EXCERPTED TEXT –
1. How Do You Catch a Unique Rabbit?
Unique Up On It

2. How Do You Catch a Tame Rabbit?
Tame Way, Unique Up On It

3. How Do Crazy People Go Through The Forest?
They Take The Psycho Path

4. How Do You Get Holy Water?
You Boil The Hell Out Of It

5. What Do Fish Say When They Hit a Concrete Wall?
Dam!

6. What Do Eskimos Get From Sitting On The Ice too Long?
Polaroids

7. What Do You Call a Boomerang That Doesn't work?
A Stick

8. What Do You Call Cheese That Isn't Yours?
Nacho Cheese

9. What Do You Call Santa's Helpers?
Subordinate Clauses

10. What Do You Call Four Bullfighters In Quicksand?
Quatro Sinko

11. What Do You Get From a Pampered Cow?
Spoiled Milk

12. What Do You Get When You Cross a Snowman With a Vampire?
Frostbite

13. What Lies At The Bottom Of The Ocean And Twitches?
A Nervous Wreck

14. What's The Difference Between Roast Beef And Pea Soup?

DATA EXTRACT –
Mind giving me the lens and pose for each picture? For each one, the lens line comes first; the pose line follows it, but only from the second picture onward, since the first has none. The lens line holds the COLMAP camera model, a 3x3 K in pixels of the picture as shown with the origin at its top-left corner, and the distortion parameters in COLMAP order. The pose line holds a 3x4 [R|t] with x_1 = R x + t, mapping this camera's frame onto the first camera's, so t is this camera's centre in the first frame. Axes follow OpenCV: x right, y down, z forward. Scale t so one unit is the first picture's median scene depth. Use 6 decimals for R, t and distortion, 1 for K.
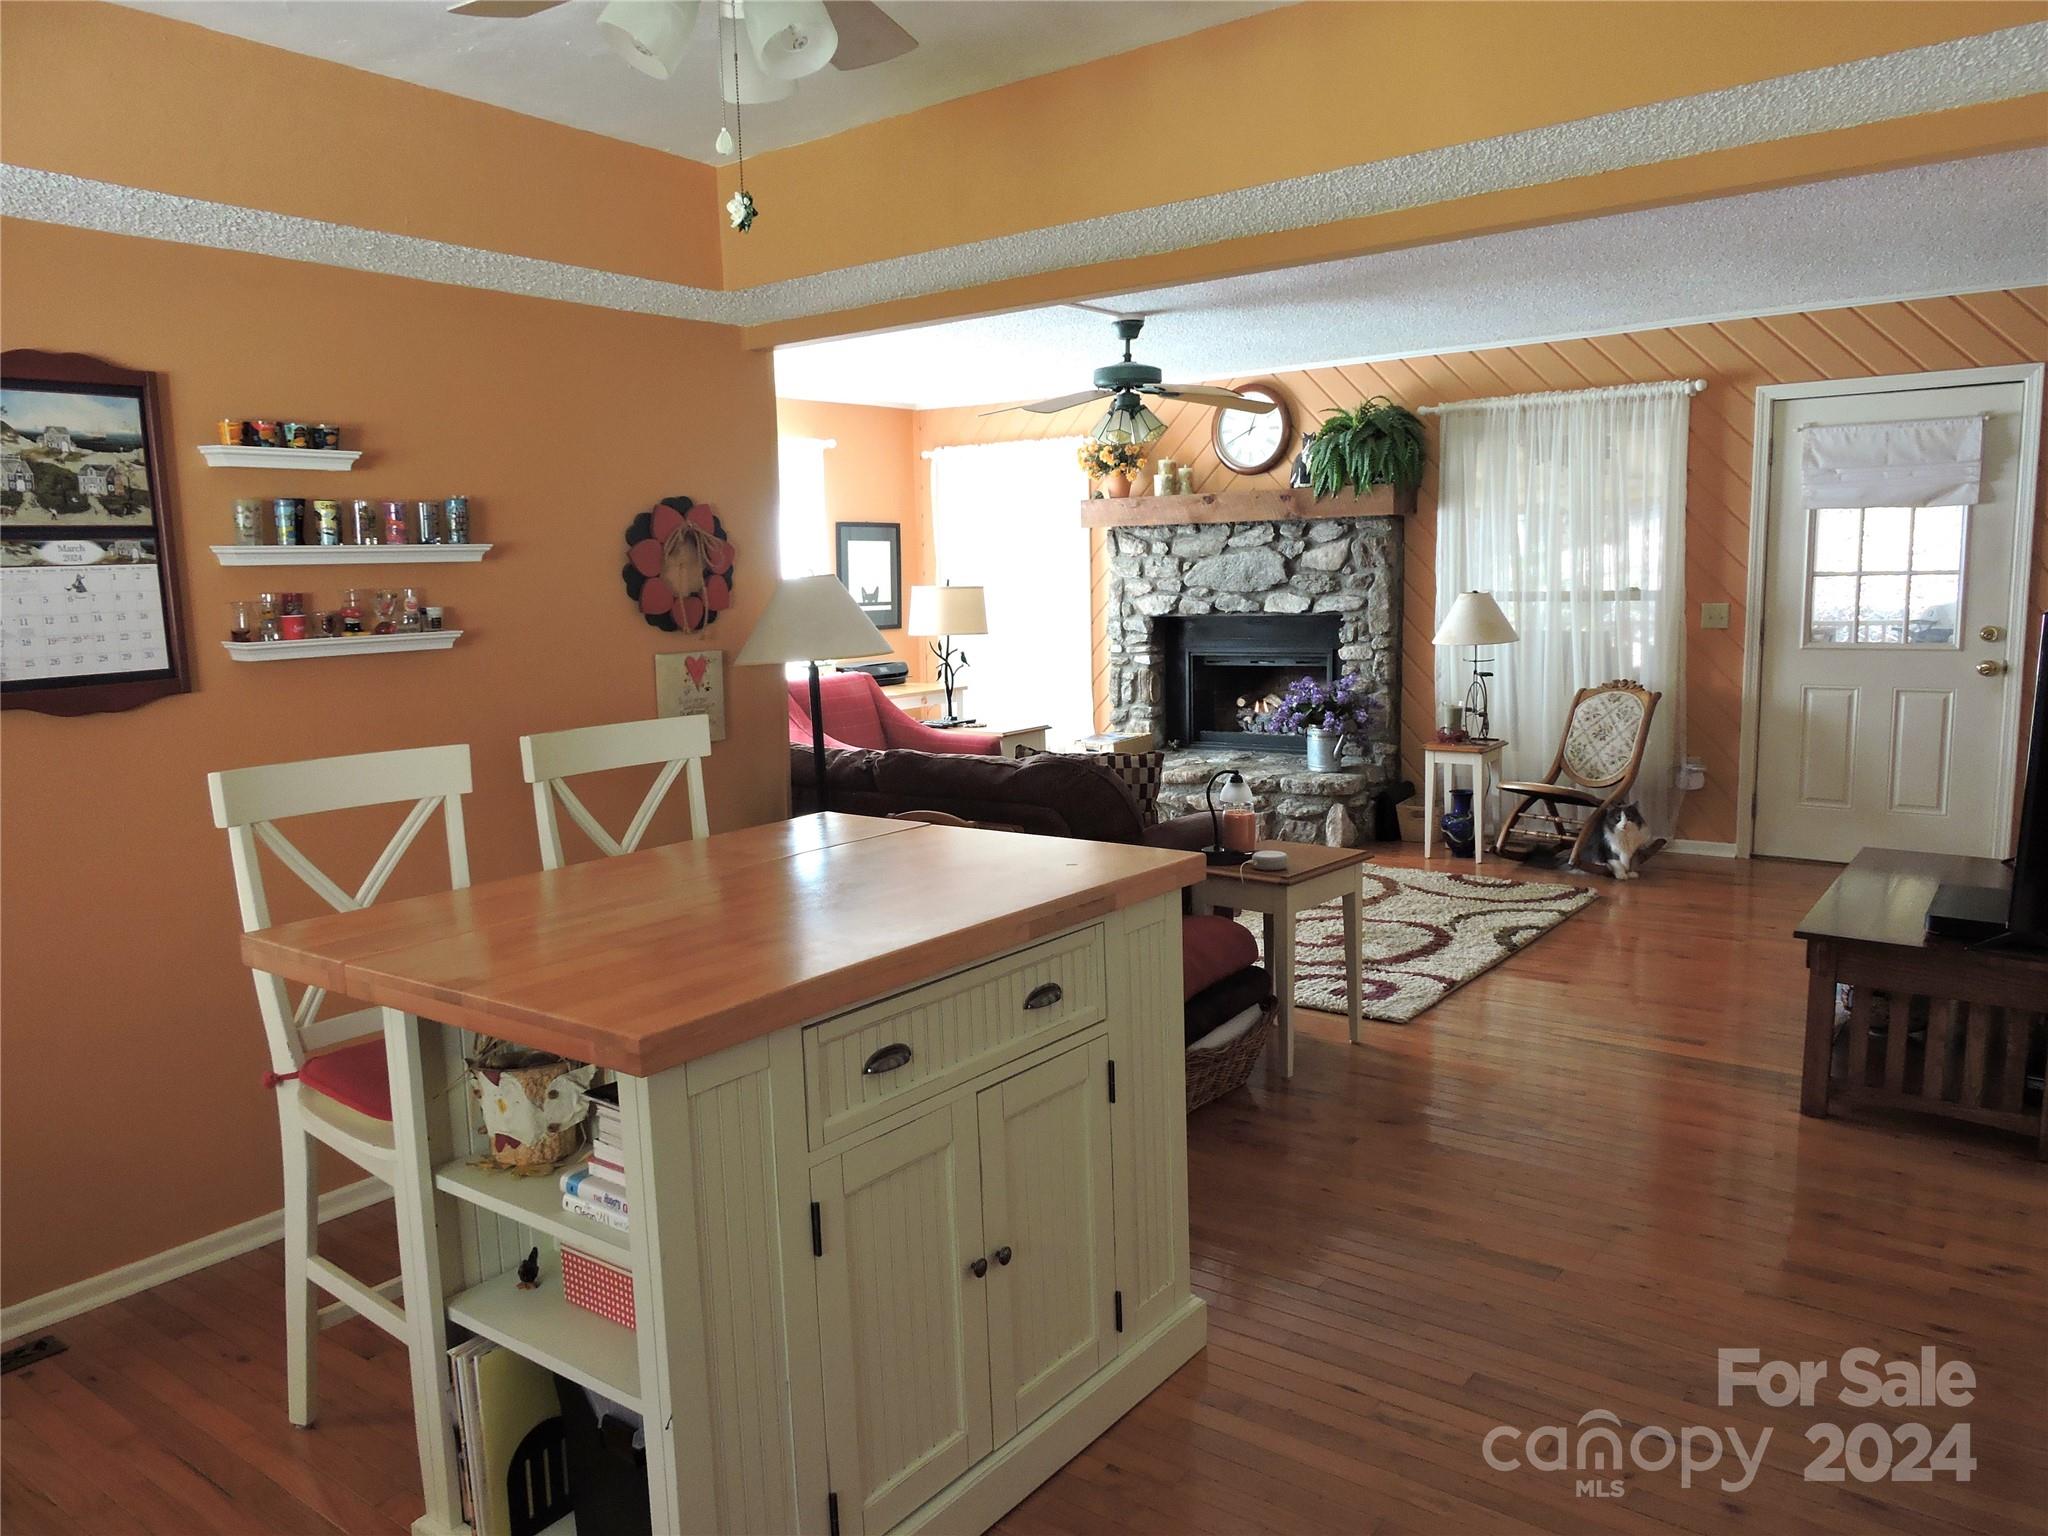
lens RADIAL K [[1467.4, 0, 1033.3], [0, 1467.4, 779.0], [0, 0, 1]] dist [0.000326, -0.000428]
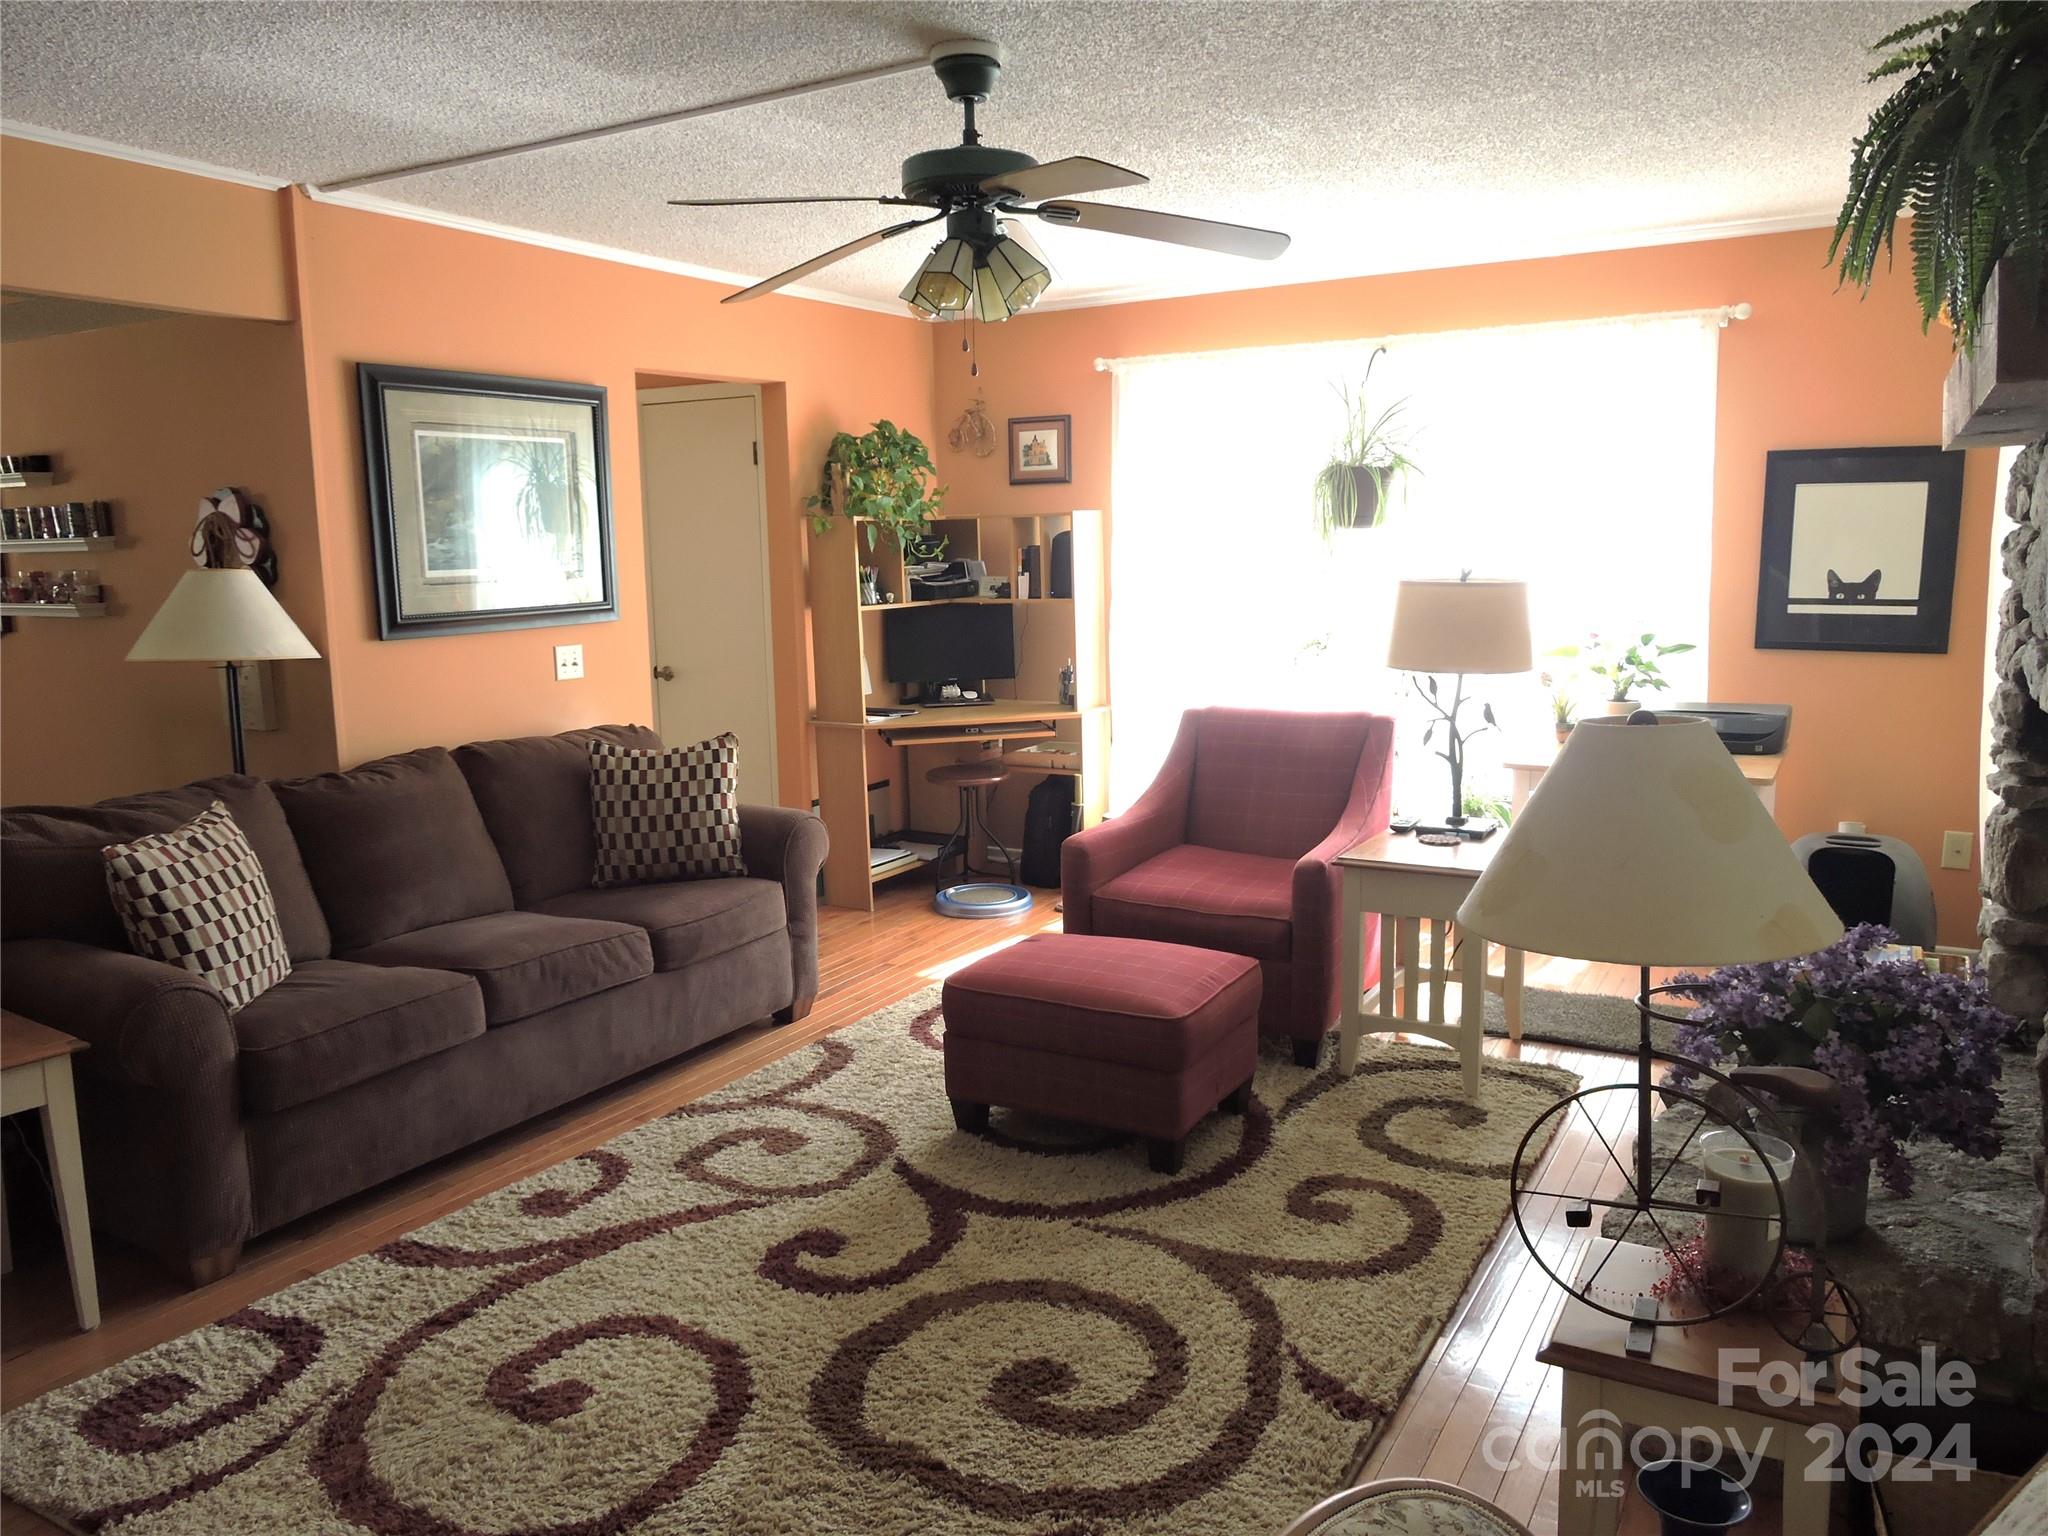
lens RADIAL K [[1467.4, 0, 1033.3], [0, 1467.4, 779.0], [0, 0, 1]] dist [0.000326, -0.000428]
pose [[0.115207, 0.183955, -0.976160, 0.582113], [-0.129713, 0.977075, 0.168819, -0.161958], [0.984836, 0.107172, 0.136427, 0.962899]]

TASK SET –
A. Say whether each statement agrees with the riddle list. Answer yes or no for each, and quote the words from the riddle list that decide it. (i) The way to get holy water is to boil it. (ii) A boomerang that doesn't work is called a stick. (iii) Crossing a snowman with a vampire gives you spoiled milk.
B. According to the riddle list, what are four bullfighters in quicksand called?

OUTPUTS IN ORDER –
A.
(i) Yes: "You Boil The Hell Out Of It"
(ii) Yes: "A Stick"
(iii) No: "Frostbite"

B. Quatro Sinko